Исходный текст:
============

Так же он отзывается о судье Улановской волости Усть-Каменогорского уезда
Марсек-бие: незаурядная личность, отлично владеет русским языком, хорошо знает
мусульманскую и русскую грамоту, знаком с бытовой жизнью русских, играет на
скрипке, гитаре и балалайке. Вообще Синьковский отмечает, что многие киргизы,
«бывая в городах и живя там, научаются игре на балалайке, песням, пляскам,
научаются также обману, лжи, привыкают к вину и табаку. Вот только чем может
похвалиться вкусивший русской цивилизации». Специалист по истории казахов может
судить, насколько справедлив записанный этим миссионером рассказ Марсек-бия о
постепенном разложении традиционной системы судопроизводства казахов: многие
киргизы недовольны судом биев – судят то по шариату (на основе Корана), то по
адату (степному обычаю), то по личному произволу биев. Суд биев по большей
части бывает несправедлив, теперь и султаны не могут справиться, т.к. киргизы
стали непослушны, обман, плутни и воровство[13]. Противоречит многим другим высказываниям
замечание миссионера Иоанна Никольского, что казахи предпочитают наниматься на
работу к русским. Скорее всего он принял за чистую монету рассказ одного из
собеседников: «киргизу у киргиза жить плохо. Богатые киргизы не честны в плате
за работу, стараются обобрать у нашего брата бедняка и последнее, заведомо
тянут в кабалу, чтобы работать на них даром. Если заспорил или побранился с
ним, то и не живи!.. С русским же побранишься и час спустя как ни в чем не
бывало. За работу русский платит честно, да и кормит хорошо, зла не помнит и не
мстит мне, а киргиз почти никогда и добра не помнит»[14].

============

Предоставленные записи:
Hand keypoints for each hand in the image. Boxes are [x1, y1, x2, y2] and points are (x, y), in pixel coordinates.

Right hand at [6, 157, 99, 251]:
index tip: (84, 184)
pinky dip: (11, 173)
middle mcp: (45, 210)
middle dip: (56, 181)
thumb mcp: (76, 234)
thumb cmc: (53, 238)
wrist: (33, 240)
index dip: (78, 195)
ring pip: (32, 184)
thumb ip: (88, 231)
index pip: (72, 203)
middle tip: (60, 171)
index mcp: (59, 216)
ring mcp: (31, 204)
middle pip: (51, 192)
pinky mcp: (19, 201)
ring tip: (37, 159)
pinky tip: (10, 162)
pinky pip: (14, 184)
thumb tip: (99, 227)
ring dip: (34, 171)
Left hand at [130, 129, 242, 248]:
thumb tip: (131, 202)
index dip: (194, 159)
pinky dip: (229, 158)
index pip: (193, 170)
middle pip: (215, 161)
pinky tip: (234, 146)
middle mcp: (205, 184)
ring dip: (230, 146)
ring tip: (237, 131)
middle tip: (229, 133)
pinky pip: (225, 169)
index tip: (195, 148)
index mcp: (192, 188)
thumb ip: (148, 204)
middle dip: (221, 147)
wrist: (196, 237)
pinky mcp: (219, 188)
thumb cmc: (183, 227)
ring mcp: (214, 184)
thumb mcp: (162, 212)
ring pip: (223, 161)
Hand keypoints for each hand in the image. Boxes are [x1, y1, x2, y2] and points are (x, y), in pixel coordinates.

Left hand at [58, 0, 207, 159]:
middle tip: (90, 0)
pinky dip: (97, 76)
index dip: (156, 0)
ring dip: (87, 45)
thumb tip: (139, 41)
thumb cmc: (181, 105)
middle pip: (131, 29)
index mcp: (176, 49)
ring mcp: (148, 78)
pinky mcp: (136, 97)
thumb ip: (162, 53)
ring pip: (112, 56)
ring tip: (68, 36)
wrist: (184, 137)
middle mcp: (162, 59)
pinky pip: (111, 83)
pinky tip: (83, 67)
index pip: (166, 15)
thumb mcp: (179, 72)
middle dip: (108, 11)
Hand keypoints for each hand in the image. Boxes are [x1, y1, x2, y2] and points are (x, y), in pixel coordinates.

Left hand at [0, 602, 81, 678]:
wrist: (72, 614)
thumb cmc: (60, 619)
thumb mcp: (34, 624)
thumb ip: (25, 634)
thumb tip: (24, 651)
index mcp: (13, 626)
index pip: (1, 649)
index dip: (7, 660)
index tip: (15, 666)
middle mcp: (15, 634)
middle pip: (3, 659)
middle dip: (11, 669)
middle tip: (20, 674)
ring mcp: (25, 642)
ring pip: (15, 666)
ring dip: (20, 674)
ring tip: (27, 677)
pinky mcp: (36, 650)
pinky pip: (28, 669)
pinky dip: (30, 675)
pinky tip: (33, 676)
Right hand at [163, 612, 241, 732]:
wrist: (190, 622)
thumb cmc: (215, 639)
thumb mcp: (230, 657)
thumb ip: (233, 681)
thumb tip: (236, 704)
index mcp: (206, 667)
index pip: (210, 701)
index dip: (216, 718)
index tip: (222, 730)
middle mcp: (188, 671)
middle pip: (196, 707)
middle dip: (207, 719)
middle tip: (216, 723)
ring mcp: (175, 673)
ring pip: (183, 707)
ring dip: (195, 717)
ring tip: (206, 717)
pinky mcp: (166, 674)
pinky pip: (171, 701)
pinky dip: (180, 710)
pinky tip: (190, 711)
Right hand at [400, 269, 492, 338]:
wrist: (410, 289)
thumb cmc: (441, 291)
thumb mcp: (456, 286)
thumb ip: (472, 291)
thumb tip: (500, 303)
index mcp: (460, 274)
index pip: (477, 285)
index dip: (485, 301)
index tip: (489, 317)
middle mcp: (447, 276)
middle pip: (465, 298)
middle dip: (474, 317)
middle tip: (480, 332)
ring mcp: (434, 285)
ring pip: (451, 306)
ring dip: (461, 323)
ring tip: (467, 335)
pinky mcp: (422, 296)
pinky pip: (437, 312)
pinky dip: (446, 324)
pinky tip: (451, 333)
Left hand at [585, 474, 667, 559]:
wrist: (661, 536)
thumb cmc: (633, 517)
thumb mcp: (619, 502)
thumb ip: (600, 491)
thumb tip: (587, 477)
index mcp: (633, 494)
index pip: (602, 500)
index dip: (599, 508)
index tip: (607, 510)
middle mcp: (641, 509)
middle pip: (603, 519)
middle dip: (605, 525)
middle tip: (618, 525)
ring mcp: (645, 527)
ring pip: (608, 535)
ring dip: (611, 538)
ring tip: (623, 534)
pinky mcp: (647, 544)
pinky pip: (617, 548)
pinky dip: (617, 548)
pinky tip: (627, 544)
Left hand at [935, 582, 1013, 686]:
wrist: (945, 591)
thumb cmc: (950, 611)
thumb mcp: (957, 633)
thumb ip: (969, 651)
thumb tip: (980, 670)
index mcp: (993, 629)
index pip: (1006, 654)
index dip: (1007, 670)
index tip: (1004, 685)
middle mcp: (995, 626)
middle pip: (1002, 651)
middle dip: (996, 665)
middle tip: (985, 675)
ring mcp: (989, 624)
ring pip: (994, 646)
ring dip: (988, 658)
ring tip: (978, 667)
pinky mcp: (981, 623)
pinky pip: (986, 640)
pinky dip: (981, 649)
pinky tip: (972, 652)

============

Содержание заданий:
a - Ответьте на вопросы по исходному тексту:
(i) На каких музыкальных инструментах играет Марсек-бий?
(ii) По каким двум основаниям, помимо личного произвола, судят бии?
(iii) Какому миссионеру принадлежит замечание о том, что казахи предпочитают наниматься на работу к русским?
b - Переведите на английский язык следующее предложение из исходного текста: «Противоречит многим другим высказываниям замечание миссионера Иоанна Никольского, что казахи предпочитают наниматься на работу к русским».
Записи никак не связаны с исходным текстом.

Ответы по заданиям:
a -
(i) На скрипке, гитаре и балалайке.
(ii) По шариату (на основе Корана) и по адату (степному обычаю).
(iii) Иоанну Никольскому.

b - The missionary Ioann Nikolsky's remark that the Kazakhs prefer to hire themselves out to Russians contradicts many other statements.